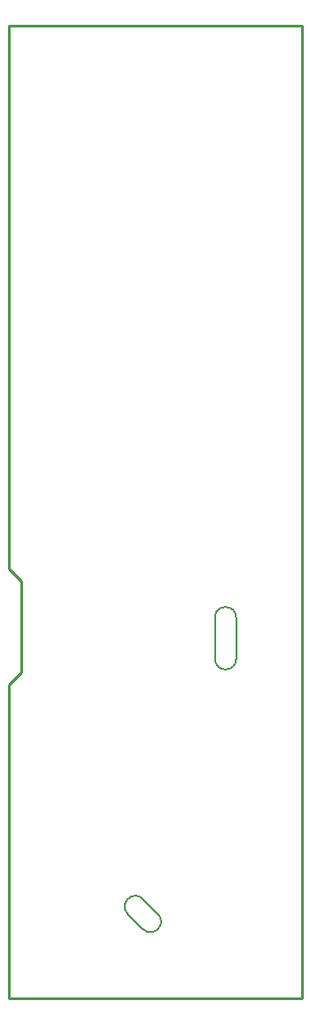
<source format=gbr>
G04 #@! TF.GenerationSoftware,KiCad,Pcbnew,5.1.0-rc2-unknown-036be7d~80~ubuntu16.04.1*
G04 #@! TF.CreationDate,2021-12-23T14:11:39+02:00*
G04 #@! TF.ProjectId,ESP32-PoE-ISO_Rev_I,45535033-322d-4506-9f45-2d49534f5f52,I*
G04 #@! TF.SameCoordinates,Original*
G04 #@! TF.FileFunction,Profile,NP*
%FSLAX46Y46*%
G04 Gerber Fmt 4.6, Leading zero omitted, Abs format (unit mm)*
G04 Created by KiCad (PCBNEW 5.1.0-rc2-unknown-036be7d~80~ubuntu16.04.1) date 2021-12-23 14:11:39*
%MOMM*%
%LPD*%
G04 APERTURE LIST*
%ADD10C,0.150000*%
%ADD11C,0.254000*%
G04 APERTURE END LIST*
D10*
X111887000Y-155702000D02*
X111887000Y-151765000D01*
X109855000Y-155702000D02*
X109854991Y-151765000D01*
X111887000Y-155702000D02*
G75*
G02X109855000Y-155702000I-1016000J0D01*
G01*
X109854991Y-151765000D02*
G75*
G02X111887009Y-151765000I1016009J0D01*
G01*
X104412050Y-180095025D02*
X102975217Y-178658179D01*
X102975212Y-181531865D02*
X101538369Y-180095027D01*
X104412048Y-180095025D02*
G75*
G02X102975212Y-181531865I-718418J-718420D01*
G01*
X101538363Y-180095033D02*
G75*
G02X102975217Y-178658179I718427J718427D01*
G01*
D11*
X90150000Y-158200000D02*
X91350000Y-157000000D01*
X90150000Y-188150000D02*
X90150000Y-158200000D01*
X91350000Y-148300000D02*
X91350000Y-157000000D01*
X90150000Y-147100000D02*
X91350000Y-148300000D01*
X90150000Y-147100000D02*
X90150000Y-95150000D01*
X90150000Y-188150000D02*
X118150000Y-188150000D01*
X90150000Y-95150000D02*
X118150000Y-95150000D01*
X118150000Y-188150000D02*
X118150000Y-95150000D01*
M02*

</source>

□ □ □ □

The lines from the start of the data through the line that contains "G04 Gerber Fmt" are to be returned exactly, please, with both ends included and every picture left out.

<source format=gbr>
G04 #@! TF.GenerationSoftware,KiCad,Pcbnew,5.1.0-rc2-unknown-036be7d~80~ubuntu16.04.1*
G04 #@! TF.CreationDate,2021-12-23T14:11:39+02:00*
G04 #@! TF.ProjectId,ESP32-PoE-ISO_Rev_I,45535033-322d-4506-9f45-2d49534f5f52,I*
G04 #@! TF.SameCoordinates,Original*
G04 #@! TF.FileFunction,Profile,NP*
%FSLAX46Y46*%
G04 Gerber Fmt 4.6, Leading zero omitted, Abs format (unit mm)*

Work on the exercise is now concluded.